[Extracted page text data]
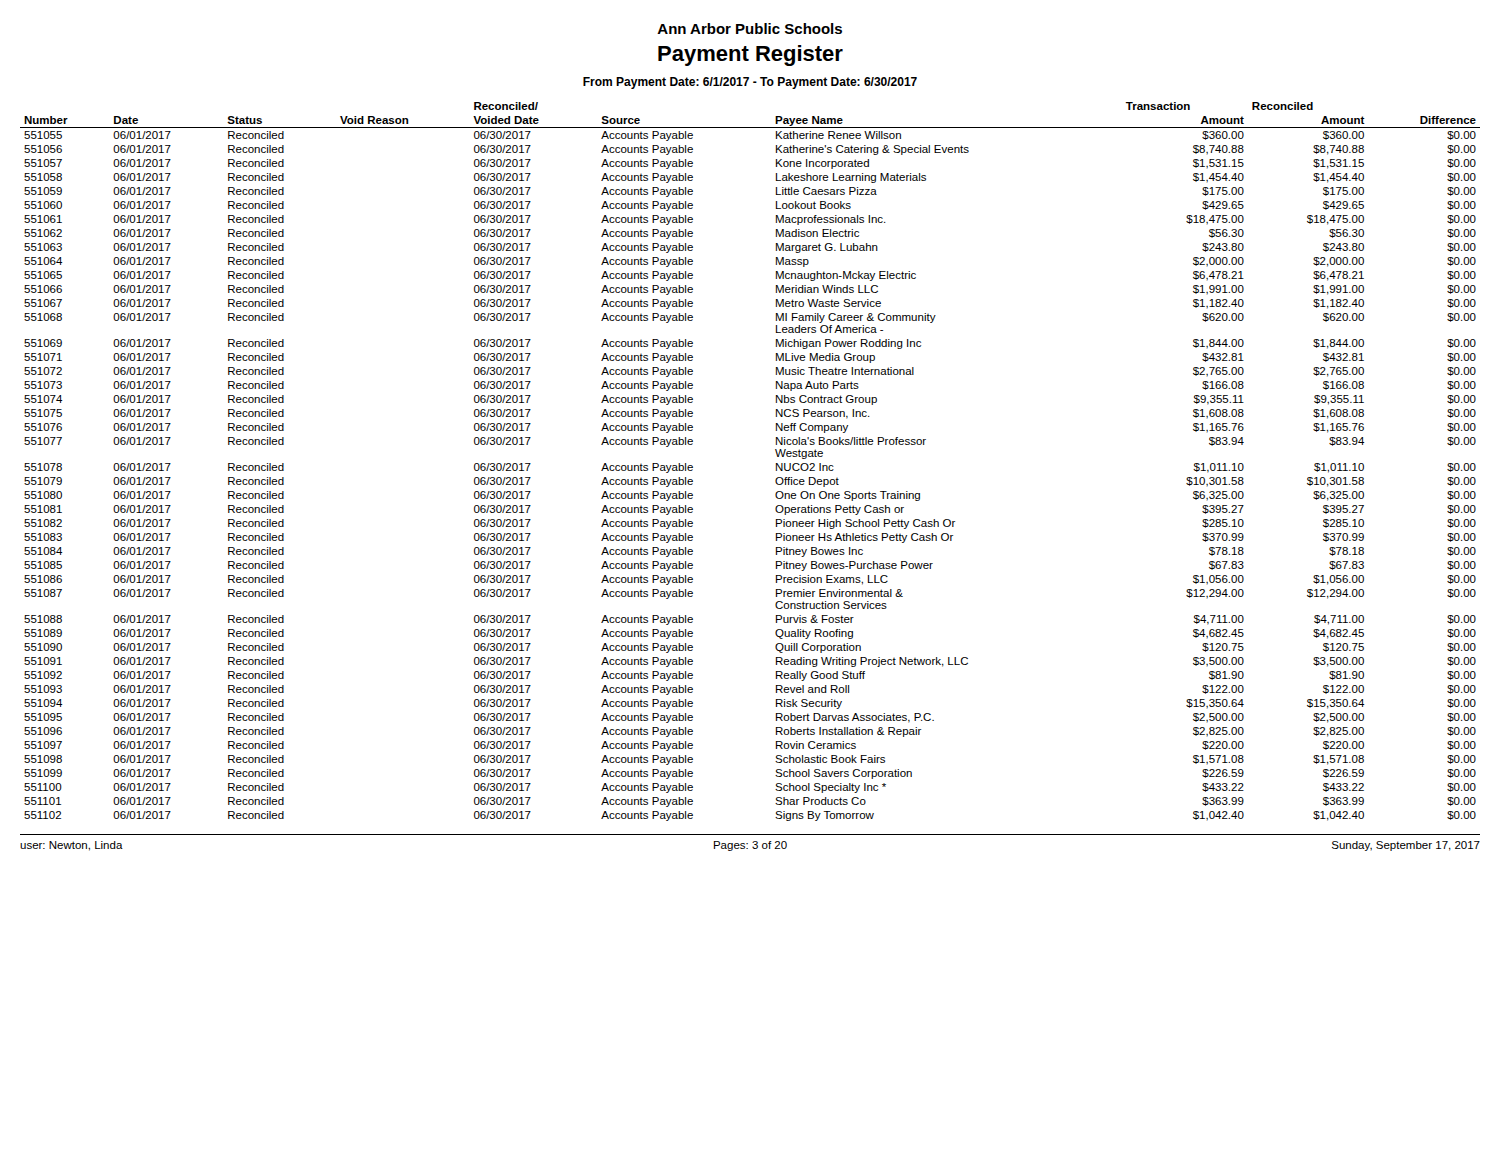Ann Arbor Public Schools
Payment Register
From Payment Date: 6/1/2017 - To Payment Date: 6/30/2017
| | Reconciled/ | | | Transaction | Reconciled | |
| --- | --- | --- | --- | --- | --- | --- |
| Number | Date | Status | Void Reason | Voided Date | Source | Payee Name | Amount | Amount | Difference |
| 551055 | 06/01/2017 | Reconciled | | 06/30/2017 | Accounts Payable | Katherine Renee Willson | $360.00 | $360.00 | $0.00 |
| 551056 | 06/01/2017 | Reconciled | | 06/30/2017 | Accounts Payable | Katherine's Catering & Special Events | $8,740.88 | $8,740.88 | $0.00 |
| 551057 | 06/01/2017 | Reconciled | | 06/30/2017 | Accounts Payable | Kone Incorporated | $1,531.15 | $1,531.15 | $0.00 |
| 551058 | 06/01/2017 | Reconciled | | 06/30/2017 | Accounts Payable | Lakeshore Learning Materials | $1,454.40 | $1,454.40 | $0.00 |
| 551059 | 06/01/2017 | Reconciled | | 06/30/2017 | Accounts Payable | Little Caesars Pizza | $175.00 | $175.00 | $0.00 |
| 551060 | 06/01/2017 | Reconciled | | 06/30/2017 | Accounts Payable | Lookout Books | $429.65 | $429.65 | $0.00 |
| 551061 | 06/01/2017 | Reconciled | | 06/30/2017 | Accounts Payable | Macprofessionals Inc. | $18,475.00 | $18,475.00 | $0.00 |
| 551062 | 06/01/2017 | Reconciled | | 06/30/2017 | Accounts Payable | Madison Electric | $56.30 | $56.30 | $0.00 |
| 551063 | 06/01/2017 | Reconciled | | 06/30/2017 | Accounts Payable | Margaret G. Lubahn | $243.80 | $243.80 | $0.00 |
| 551064 | 06/01/2017 | Reconciled | | 06/30/2017 | Accounts Payable | Massp | $2,000.00 | $2,000.00 | $0.00 |
| 551065 | 06/01/2017 | Reconciled | | 06/30/2017 | Accounts Payable | Mcnaughton-Mckay Electric | $6,478.21 | $6,478.21 | $0.00 |
| 551066 | 06/01/2017 | Reconciled | | 06/30/2017 | Accounts Payable | Meridian Winds LLC | $1,991.00 | $1,991.00 | $0.00 |
| 551067 | 06/01/2017 | Reconciled | | 06/30/2017 | Accounts Payable | Metro Waste Service | $1,182.40 | $1,182.40 | $0.00 |
| 551068 | 06/01/2017 | Reconciled | | 06/30/2017 | Accounts Payable | MI Family Career & Community Leaders Of America - | $620.00 | $620.00 | $0.00 |
| 551069 | 06/01/2017 | Reconciled | | 06/30/2017 | Accounts Payable | Michigan Power Rodding Inc | $1,844.00 | $1,844.00 | $0.00 |
| 551071 | 06/01/2017 | Reconciled | | 06/30/2017 | Accounts Payable | MLive Media Group | $432.81 | $432.81 | $0.00 |
| 551072 | 06/01/2017 | Reconciled | | 06/30/2017 | Accounts Payable | Music Theatre International | $2,765.00 | $2,765.00 | $0.00 |
| 551073 | 06/01/2017 | Reconciled | | 06/30/2017 | Accounts Payable | Napa Auto Parts | $166.08 | $166.08 | $0.00 |
| 551074 | 06/01/2017 | Reconciled | | 06/30/2017 | Accounts Payable | Nbs Contract Group | $9,355.11 | $9,355.11 | $0.00 |
| 551075 | 06/01/2017 | Reconciled | | 06/30/2017 | Accounts Payable | NCS Pearson, Inc. | $1,608.08 | $1,608.08 | $0.00 |
| 551076 | 06/01/2017 | Reconciled | | 06/30/2017 | Accounts Payable | Neff Company | $1,165.76 | $1,165.76 | $0.00 |
| 551077 | 06/01/2017 | Reconciled | | 06/30/2017 | Accounts Payable | Nicola's Books/little Professor Westgate | $83.94 | $83.94 | $0.00 |
| 551078 | 06/01/2017 | Reconciled | | 06/30/2017 | Accounts Payable | NUCO2 Inc | $1,011.10 | $1,011.10 | $0.00 |
| 551079 | 06/01/2017 | Reconciled | | 06/30/2017 | Accounts Payable | Office Depot | $10,301.58 | $10,301.58 | $0.00 |
| 551080 | 06/01/2017 | Reconciled | | 06/30/2017 | Accounts Payable | One On One Sports Training | $6,325.00 | $6,325.00 | $0.00 |
| 551081 | 06/01/2017 | Reconciled | | 06/30/2017 | Accounts Payable | Operations Petty Cash or | $395.27 | $395.27 | $0.00 |
| 551082 | 06/01/2017 | Reconciled | | 06/30/2017 | Accounts Payable | Pioneer High School Petty Cash Or | $285.10 | $285.10 | $0.00 |
| 551083 | 06/01/2017 | Reconciled | | 06/30/2017 | Accounts Payable | Pioneer Hs Athletics Petty Cash Or | $370.99 | $370.99 | $0.00 |
| 551084 | 06/01/2017 | Reconciled | | 06/30/2017 | Accounts Payable | Pitney Bowes Inc | $78.18 | $78.18 | $0.00 |
| 551085 | 06/01/2017 | Reconciled | | 06/30/2017 | Accounts Payable | Pitney Bowes-Purchase Power | $67.83 | $67.83 | $0.00 |
| 551086 | 06/01/2017 | Reconciled | | 06/30/2017 | Accounts Payable | Precision Exams, LLC | $1,056.00 | $1,056.00 | $0.00 |
| 551087 | 06/01/2017 | Reconciled | | 06/30/2017 | Accounts Payable | Premier Environmental & Construction Services | $12,294.00 | $12,294.00 | $0.00 |
| 551088 | 06/01/2017 | Reconciled | | 06/30/2017 | Accounts Payable | Purvis & Foster | $4,711.00 | $4,711.00 | $0.00 |
| 551089 | 06/01/2017 | Reconciled | | 06/30/2017 | Accounts Payable | Quality Roofing | $4,682.45 | $4,682.45 | $0.00 |
| 551090 | 06/01/2017 | Reconciled | | 06/30/2017 | Accounts Payable | Quill Corporation | $120.75 | $120.75 | $0.00 |
| 551091 | 06/01/2017 | Reconciled | | 06/30/2017 | Accounts Payable | Reading Writing Project Network, LLC | $3,500.00 | $3,500.00 | $0.00 |
| 551092 | 06/01/2017 | Reconciled | | 06/30/2017 | Accounts Payable | Really Good Stuff | $81.90 | $81.90 | $0.00 |
| 551093 | 06/01/2017 | Reconciled | | 06/30/2017 | Accounts Payable | Revel and Roll | $122.00 | $122.00 | $0.00 |
| 551094 | 06/01/2017 | Reconciled | | 06/30/2017 | Accounts Payable | Risk Security | $15,350.64 | $15,350.64 | $0.00 |
| 551095 | 06/01/2017 | Reconciled | | 06/30/2017 | Accounts Payable | Robert Darvas Associates, P.C. | $2,500.00 | $2,500.00 | $0.00 |
| 551096 | 06/01/2017 | Reconciled | | 06/30/2017 | Accounts Payable | Roberts Installation & Repair | $2,825.00 | $2,825.00 | $0.00 |
| 551097 | 06/01/2017 | Reconciled | | 06/30/2017 | Accounts Payable | Rovin Ceramics | $220.00 | $220.00 | $0.00 |
| 551098 | 06/01/2017 | Reconciled | | 06/30/2017 | Accounts Payable | Scholastic Book Fairs | $1,571.08 | $1,571.08 | $0.00 |
| 551099 | 06/01/2017 | Reconciled | | 06/30/2017 | Accounts Payable | School Savers Corporation | $226.59 | $226.59 | $0.00 |
| 551100 | 06/01/2017 | Reconciled | | 06/30/2017 | Accounts Payable | School Specialty Inc * | $433.22 | $433.22 | $0.00 |
| 551101 | 06/01/2017 | Reconciled | | 06/30/2017 | Accounts Payable | Shar Products Co | $363.99 | $363.99 | $0.00 |
| 551102 | 06/01/2017 | Reconciled | | 06/30/2017 | Accounts Payable | Signs By Tomorrow | $1,042.40 | $1,042.40 | $0.00 |
user: Newton, Linda
Pages: 3 of 20
Sunday, September 17, 2017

• _Your objective_
Every line of the records above where the string "Pitney" is found should be copied.

• _Answer section_
| 551084 | 06/01/2017 | Reconciled | | 06/30/2017 | Accounts Payable | Pitney Bowes Inc | $78.18 | $78.18 | $0.00 |
| 551085 | 06/01/2017 | Reconciled | | 06/30/2017 | Accounts Payable | Pitney Bowes-Purchase Power | $67.83 | $67.83 | $0.00 |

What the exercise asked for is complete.